Cascara: the drink of the Sufis
The first time I had a cascara drink was in Alchemy, a cafe in Dubai as beautiful as the beverage I was served. When paired with an orange blossom cupcake, the combination was unlike anything I have had before.
What is cascara?
It has different names depending on the country — Cascara in Spain, Sultana in Bolivia, Hashara in Ethiopia, and Qishr in Yemen — and all of them translate to husk, peel or skin. It is said to be consumed in Yemen even before coffee was discovered.
How is it processed?
The outer skin and the pulp is the byproduct when coffee cherries are processed. Coffee cherries are first de-pulped which means the beans are removed from the fruit. The skin is collected and either washed with water or passed through a vaporizer chamber to kill bacteria on the surface of the skin by using heat. The cascara is then dried in the sun or put in large dehydrators as the final step.
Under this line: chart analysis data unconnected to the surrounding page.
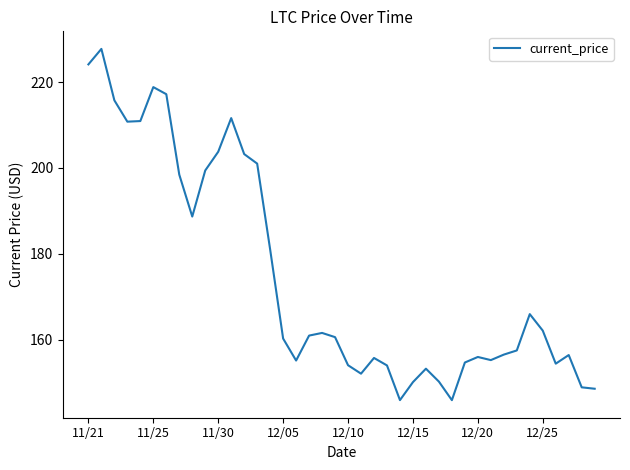

What is the minimum value shown in the chart?

145.9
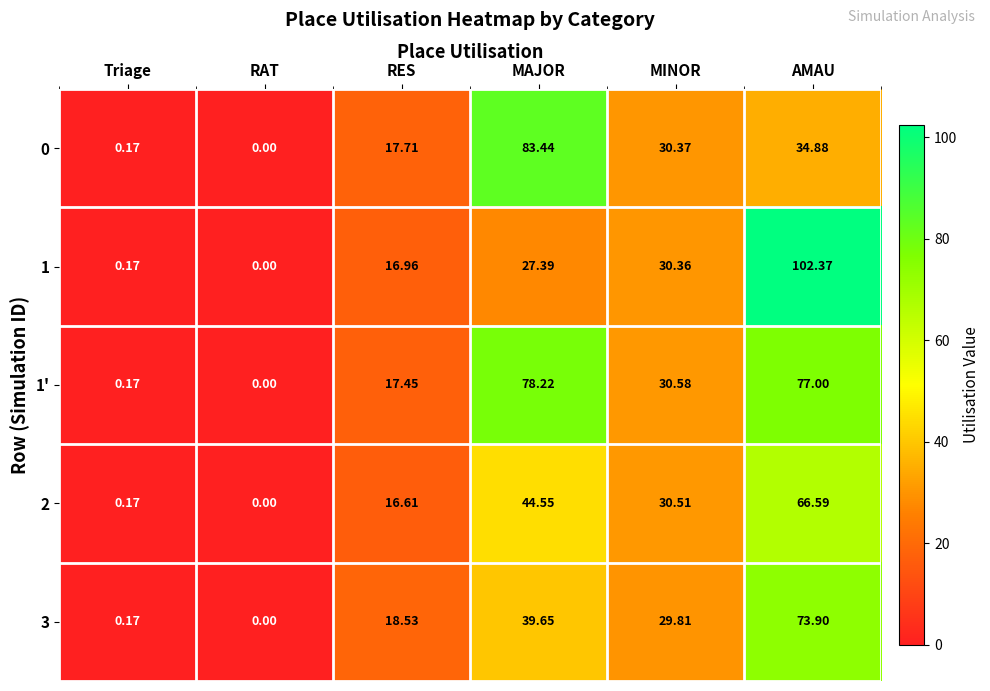

Rank the series at MINOR from lowest to highest value.

3, 1, 0, 2, 1'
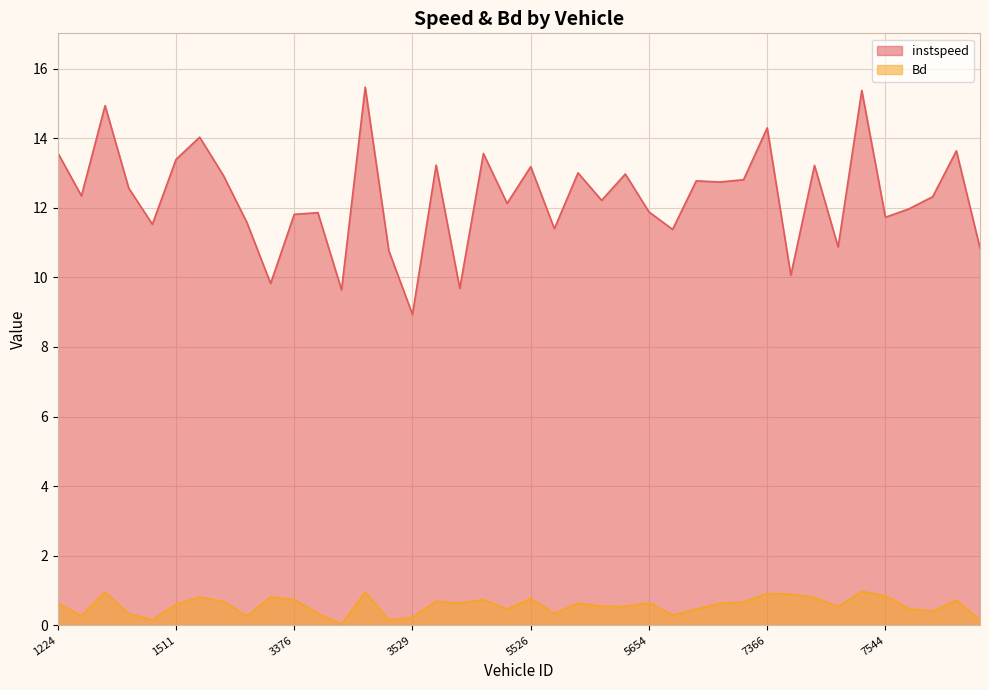

Which series changed the most between 1224 and 3523?

instspeed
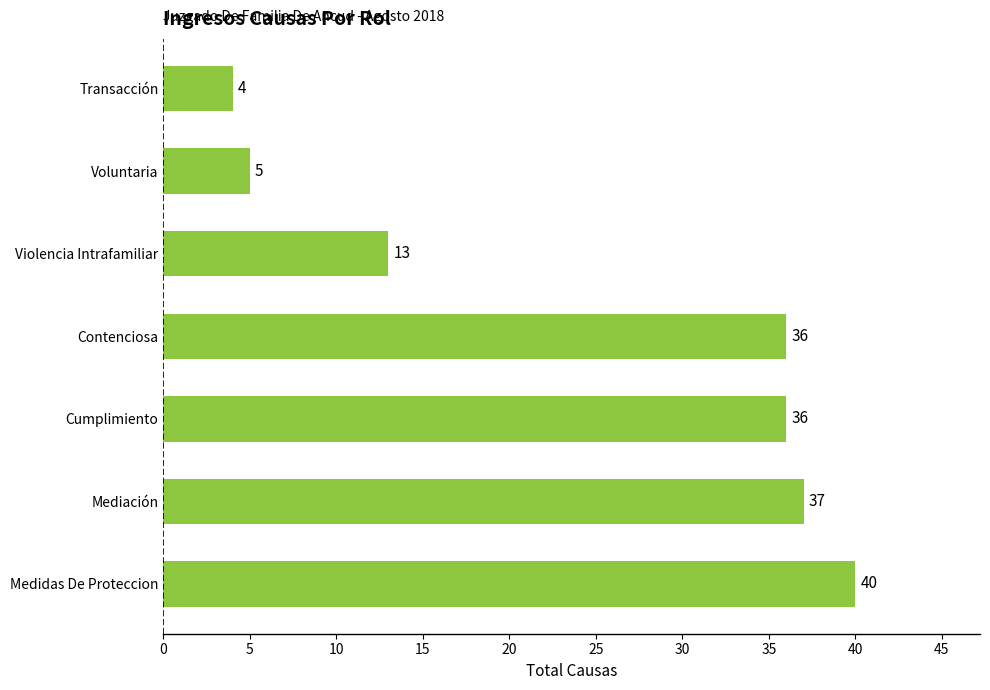

Which category has the highest value across all series?

Medidas De Proteccion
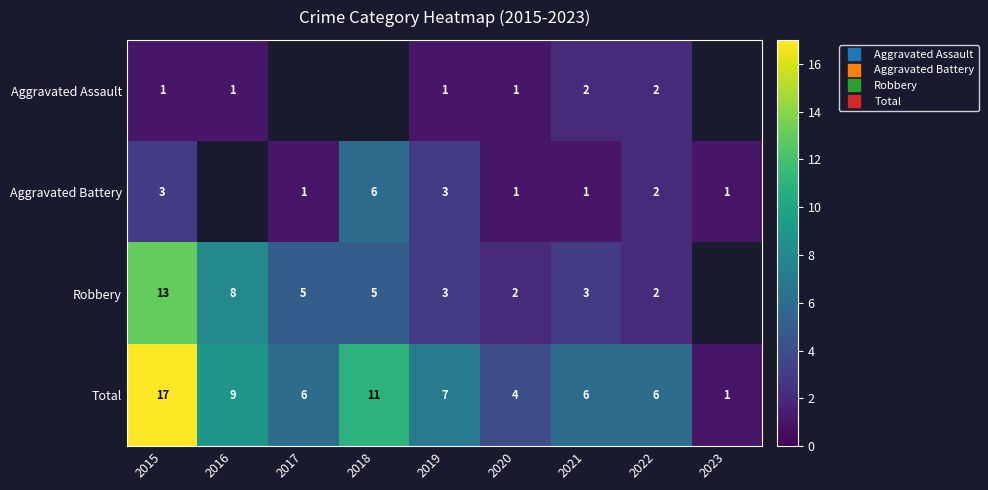

The Aggravated Battery series shows 3.0 at 2019. True or false?

True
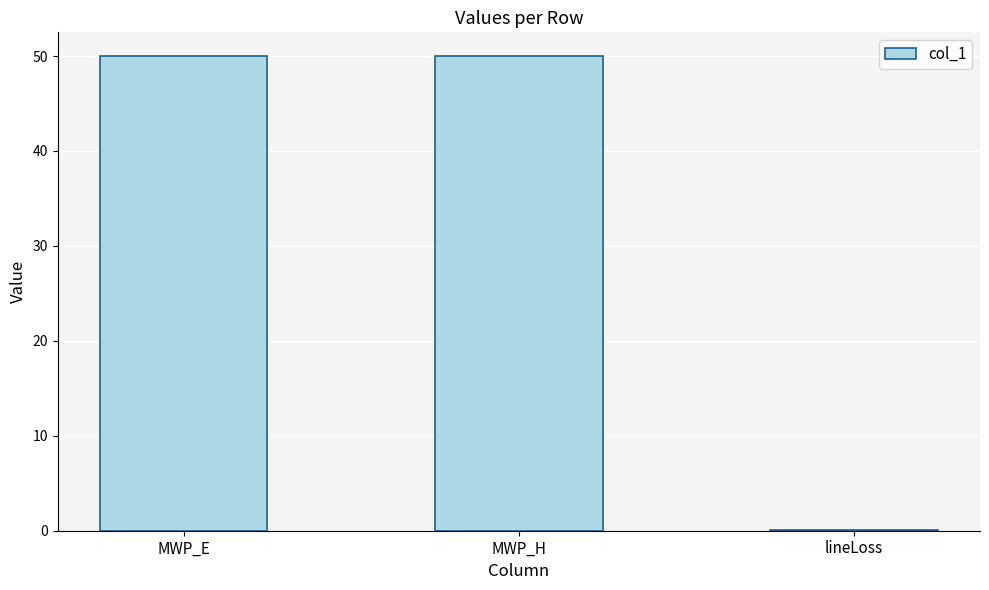

Reading right to left, what are all the values shown in this chart?

0.1	50.0	50.0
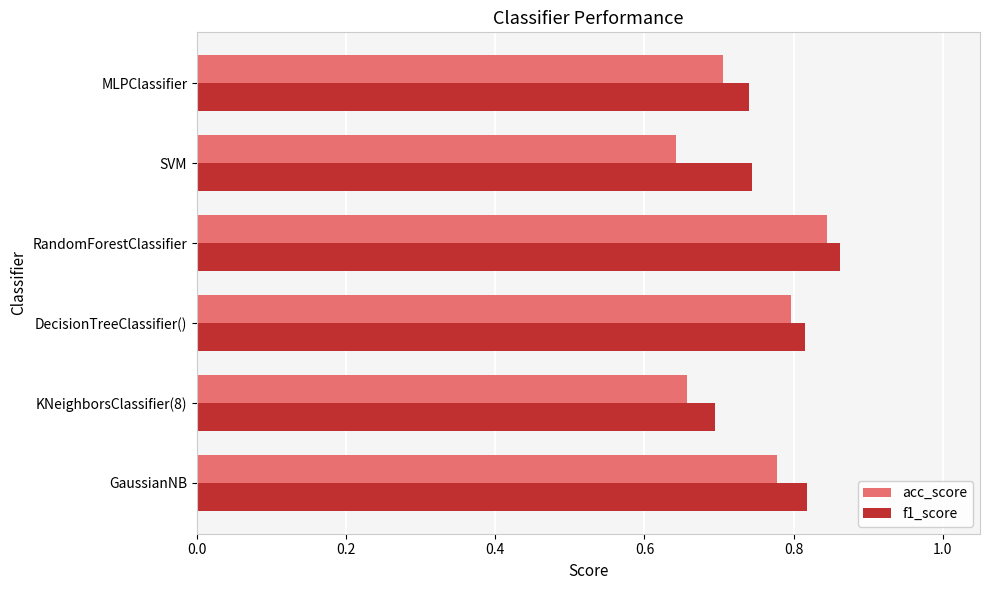

What is the difference between the maximum and minimum values in the acc_score series?

0.2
The dried husks look like soft shells of a nut. It is the leftover fruit skin and the husk which is discarded after the coffee is processed. It is only until recently that cascara is used as a fertilizer in farms, otherwise it was dumped as waste. Historically cascara was used to brew a tea-like drink before coffee was even discovered. In the 15th century, Sufis would grind the coffee cherries, boil them in water, and drink the brew to help them stay awake in night and meditate for longer periods of time.
How does it taste?
Even though the fruit houses the beans and is partly responsible for developing the flavors in the bean, it tastes nothing like coffee when brewed. The primary notes are earthy, sweet, cherry, red currant, hibiscus and unusually tangy when brewed hot. Like coffee, Cascara also has many health benefits. It’s rich in antioxidants and packed with phenolic compounds which prevent many chronic diseases.
Special thanks to Rahul for letting me try Subko Coffee Roasters’ newly launched Cascara. I have always been curious to prep this drink hot. To experience how the sufis experienced the drink back in the day. This single origin cascara originates from Ampthill downs, Tamil Nadu, produced by @thenaturalfarmer_ and processed by Project Sankalp 90+ Indian Coffee. Expect strong cherry notes, with a dash of tamarind tanginess and hibiscus sweetness.
I prepared it using the French press and the plunger made it easy to filter out the husks. Subko’s recipe was as follows:
10g Cascara
200g Water
1:20 ratio
92 degrees C
4 mins brewing time
Next up, I’d like to experiment with Cascara cold brew. Subko suggests adding lemonade, soda or fruits to make it fun.
It is important to look at utilizing coffee byproducts like cascara which can add value to the coffee chain. Rather than recycling the skin of the coffee cherry as compost, upcycling cascara to make refreshing beverages builds value and promotes a circular economy.